Armenian Iranian actor (1896–1974)

Varto Terian (وارتو طریان; 11 May 1896 – 2 October 1974) also known by the pseudonym LaLa, was an Iranian-born Armenian actress and educator. She was Iran’s first stage actress of theater.

== Early life and education ==
Varto Terian was born on 11 May 1896, in Tabriz, Qajar Iran, to an Armenian family. When she was a child her family moved to Tehran.

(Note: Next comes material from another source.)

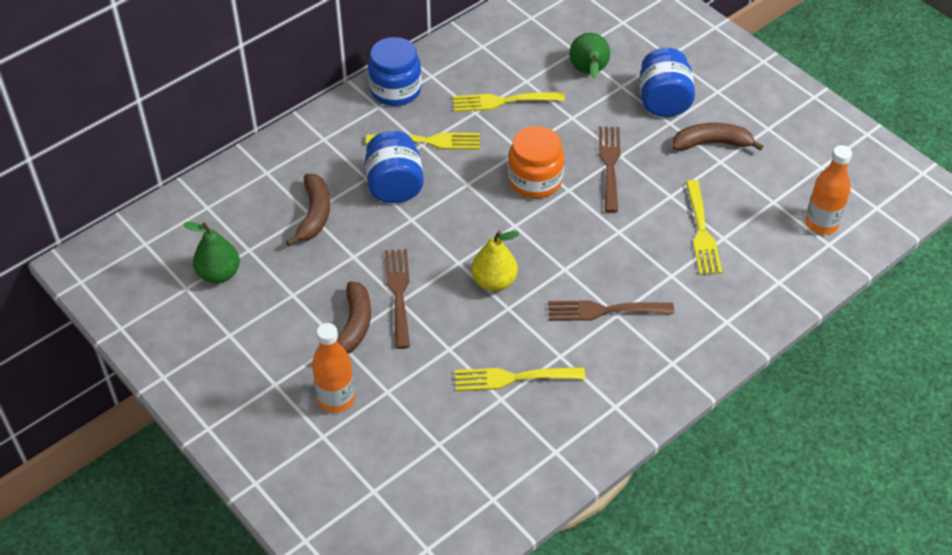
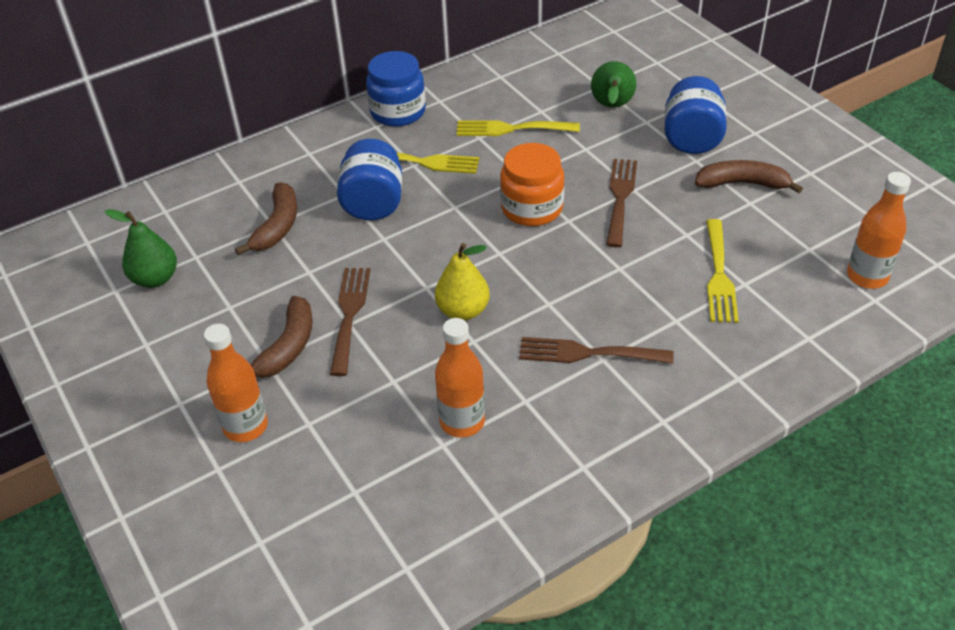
camera: 10 degrees right, 5 degrees down
(512, 378) = (462, 421): yellow fork -> orange bottle

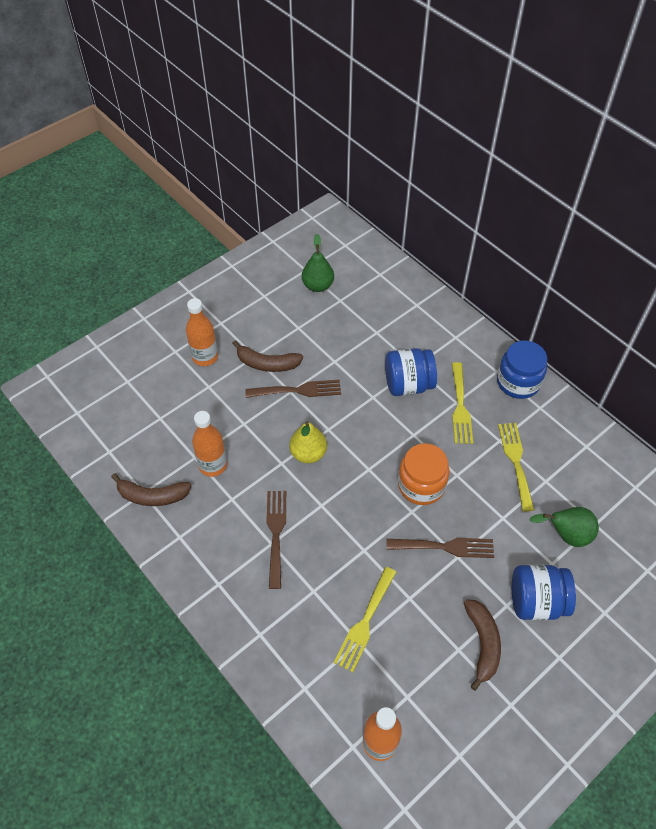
camera: 80 degrees right, 10 degrees up
(277, 226) = (375, 335): brown banana -> brown banana (152, 496)
(719, 275) = (365, 622): yellow fork -> yellow fork turned 60 degrees counterclockwise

After high school she moved to Switzerland to continue her studies at the University of Geneva, where she focused on acting. When she returned to Iran, many theater groups had recently been formed including the Young Armenians Theater Society in Tehran. She met her future husband Arto Terian (1892–1954) at the theater society, he later became a successful actor and theater director.

== Career ==
After their marriage, in 1914, she launched her theater career. During the 1910s–1920s, women were banned from theater acting and attendance in Iran. In order to protect their family, she performed under the name LaLa, and Arto used the name Arizad. The couple were the main members of the Armenian Theater of Tehran from 1923 to 1932. Later, the couple joined the Young Iran Society, founded by Abdolhossein Teymourtash.

Terian was also a professor of French language and literature at the Teachers College Tehran. Her daughter was astronomer and physicist, Alenush Terian.